Reproduisez intégralement, sans rien modifier, l'extrait consacré à la couverture du livre.

Texte extrait:
********************

Le livre porte sur sa couverture un nom.
En grand.
En noir.
Sur un fond rouge. Le fond de l’air est rouge.
Noir et rouge. Signes de moments révolutionnaires.
Le nom, curieusement, est inscrit sur une pancarte.
Comme s’il avait besoin d’être exposé au vu de tous.
Un nom qui est le patronyme de l’auteure et de quelqu’un d’autre. Cette auteure est en quelque sorte le porte-voix de cet autre. De cet autre qui porte le même nom, qui s’est illustré bien avant elle. et qui est tombé dans l’oubli.
Son père.
Militant et fondateur d’un groupuscule d’ultra gauche au moment de la “période 68”.
Cette illustration est donc, avant tout, une revendication.
Le titre de l’ouvrage, lui, est en blanc et en plus petit.
Secondaire, à première vue. Mais, disons le tout de suite, le titre de l’ouvrage est une précision et non une annonce choc. Comme une histoire ou un récit qui mérité d’être raconté. Mais sans esclandre. Où l’on peut voir que ce qui importe en premier chef, c’est la réaffirmation d’un nom. De ce nom là, justement. De ce que ce nom a porté d’une époque. Porte encore. D’une époque qu’il est possible de réexaminer.

********************

(Entrées de la collection)
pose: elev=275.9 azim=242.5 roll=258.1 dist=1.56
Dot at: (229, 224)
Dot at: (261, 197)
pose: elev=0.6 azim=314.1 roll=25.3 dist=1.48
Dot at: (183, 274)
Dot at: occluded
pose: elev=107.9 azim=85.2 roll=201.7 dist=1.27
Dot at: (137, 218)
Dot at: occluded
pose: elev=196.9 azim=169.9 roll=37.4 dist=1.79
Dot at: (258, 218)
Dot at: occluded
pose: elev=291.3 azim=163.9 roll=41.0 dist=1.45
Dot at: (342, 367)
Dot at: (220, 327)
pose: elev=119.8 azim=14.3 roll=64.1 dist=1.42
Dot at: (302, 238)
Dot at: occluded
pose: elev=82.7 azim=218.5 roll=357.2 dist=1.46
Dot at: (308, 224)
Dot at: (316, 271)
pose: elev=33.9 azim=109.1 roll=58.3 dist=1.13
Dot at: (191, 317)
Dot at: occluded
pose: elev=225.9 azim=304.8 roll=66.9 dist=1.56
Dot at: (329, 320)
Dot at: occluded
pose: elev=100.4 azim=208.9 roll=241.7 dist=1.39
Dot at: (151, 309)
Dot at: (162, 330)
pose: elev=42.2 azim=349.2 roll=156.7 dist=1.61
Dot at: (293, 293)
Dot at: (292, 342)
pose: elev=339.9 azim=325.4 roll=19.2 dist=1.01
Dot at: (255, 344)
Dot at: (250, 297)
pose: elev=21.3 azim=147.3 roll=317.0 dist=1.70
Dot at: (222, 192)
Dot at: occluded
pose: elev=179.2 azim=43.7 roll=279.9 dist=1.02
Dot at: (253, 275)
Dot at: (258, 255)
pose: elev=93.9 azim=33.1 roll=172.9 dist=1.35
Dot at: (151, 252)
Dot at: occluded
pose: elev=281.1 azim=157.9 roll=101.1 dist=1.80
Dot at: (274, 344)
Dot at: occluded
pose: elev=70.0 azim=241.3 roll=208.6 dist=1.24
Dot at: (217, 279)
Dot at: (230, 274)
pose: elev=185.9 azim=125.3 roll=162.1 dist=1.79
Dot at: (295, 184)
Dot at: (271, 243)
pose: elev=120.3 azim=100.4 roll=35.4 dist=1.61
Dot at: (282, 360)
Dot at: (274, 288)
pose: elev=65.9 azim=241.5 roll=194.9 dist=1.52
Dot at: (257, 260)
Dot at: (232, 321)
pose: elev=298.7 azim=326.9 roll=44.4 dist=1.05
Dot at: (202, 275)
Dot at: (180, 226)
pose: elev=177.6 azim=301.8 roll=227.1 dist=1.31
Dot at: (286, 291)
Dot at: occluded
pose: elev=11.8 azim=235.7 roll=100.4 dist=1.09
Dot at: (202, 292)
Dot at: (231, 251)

********************

Réponse:
Le livre porte sur sa couverture un nom.
En grand.
En noir.
Sur un fond rouge. Le fond de l’air est rouge.
Noir et rouge. Signes de moments révolutionnaires.
Le nom, curieusement, est inscrit sur une pancarte.
Comme s’il avait besoin d’être exposé au vu de tous.
Un nom qui est le patronyme de l’auteure et de quelqu’un d’autre. Cette auteure est en quelque sorte le porte-voix de cet autre. De cet autre qui porte le même nom, qui s’est illustré bien avant elle. et qui est tombé dans l’oubli.
Son père.
Militant et fondateur d’un groupuscule d’ultra gauche au moment de la “période 68”.
Cette illustration est donc, avant tout, une revendication.
Le titre de l’ouvrage, lui, est en blanc et en plus petit.
Secondaire, à première vue. Mais, disons le tout de suite, le titre de l’ouvrage est une précision et non une annonce choc. Comme une histoire ou un récit qui mérité d’être raconté. Mais sans esclandre. Où l’on peut voir que ce qui importe en premier chef, c’est la réaffirmation d’un nom. De ce nom là, justement. De ce que ce nom a porté d’une époque. Porte encore. D’une époque qu’il est possible de réexaminer.